Artificial intelligence can diagnose genetic diseases with only 5 minutes of recording
Guide
If you give a 5min recording, how much information can you get from this recording? The artificial intelligence (AI) developed by the University of Wisconsin brings new medical breakthroughs in the diagnosis of fragile X syndrome, and the use of genes alone. Compared to the test, a machine learning screening method was used to diagnose 1,000 patients with pre-fragile X chromosomes in the population and save more than $11 million.
According to a recent study by the University of Wisconsin–Madison's Waisman Center and the Wisconsin Institute for Discovery, a 5 minute recording is enough to determine whether a person is susceptible to genetic disease and Related complications.
Machine learning to identify fragile X chromosome syndrome
Recently, this study was published on Scientific Reports under the title "Automated screening for Fragile X premutation carriers based on linguistic and cognitive computational phenotypes". Researchers use machine learning to analyze hundreds of voice records and accurately identify individuals' pre-mutation vulnerable X chromosomes. Chromosomes with this characteristic increase the risk of neurodegenerative diseases, infertility and other conditions. In addition, the offspring of the population carrying the chromosome are prone to fragile X syndrome.
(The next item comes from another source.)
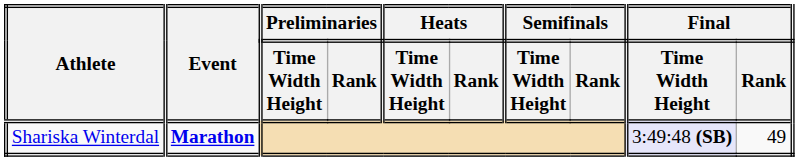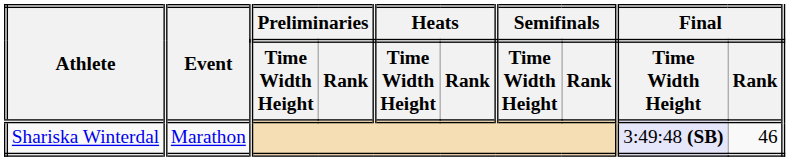Shariska Winterdal | Event: bold -> normal
Shariska Winterdal | Final / Rank: 49 -> 46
Fragile X syndrome is caused by a mutation in the DNA during the formation of the X chromosome in the human body. It is mainly characterized by mental retardation and physical disability. Currently, millions of people around the world have a pre-mutation fragile X chromosome.
Machine learning - artificial intelligence calculation program to make diagnosis easier
As a participant in the study, Professor Marsha Mailick, Associate Dean of the University of Wisconsin Graduate School, said: "These pre-mutation conditions are still not effectively diagnosed, and people often don't know their risk increases."
Diagnosing the pre-mutation fragile X chromosome is a difficult task that is extremely time consuming and requires a lot of resources to make it expensive. “Our research team wants to develop a fast, economical, and effective screening method,†Mailick said. It is with this appeal that they have developed a machine learning-artificial intelligence calculation program. This new type of robot can be "trained" with existing data and then analyzed for new information.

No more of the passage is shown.